→ **TRY IT**
Please give the entries again in full and exactly, without any picture.

→ **INPUT DATA**
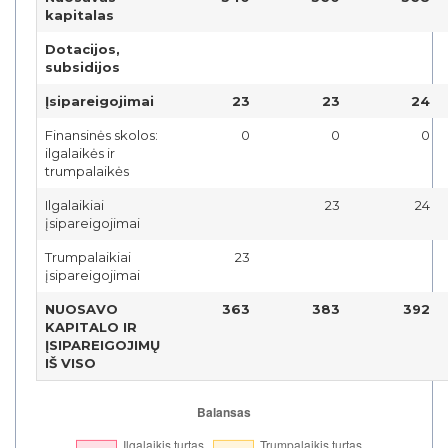
kapitalas
Dotacijos,
subsidijos
Įsipareigojimai
23
23
24
Finansinės skolos:
0
0
0
ilgalaikės ir
trumpalaikės
Ilgalaikiai
23
24
įsipareigojimai
Trumpalaikiai
23
įsipareigojimai
NUOSAVO
363
383
392
KAPITALO IR
ĮSIPAREIGOJIMŲ
IŠ VISO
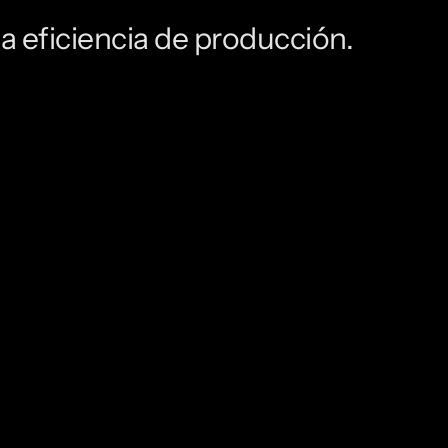
 la eficiencia de producción.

→ **RESULT BELOW**
kapitalas
Dotacijos,
subsidijos
Įsipareigojimai
23
23
24
Finansinės skolos:
0
0
0
ilgalaikės ir
trumpalaikės
Ilgalaikiai
23
24
įsipareigojimai
Trumpalaikiai
23
įsipareigojimai
NUOSAVO
363
383
392
KAPITALO IR
ĮSIPAREIGOJIMŲ
IŠ VISO
 la eficiencia de producción.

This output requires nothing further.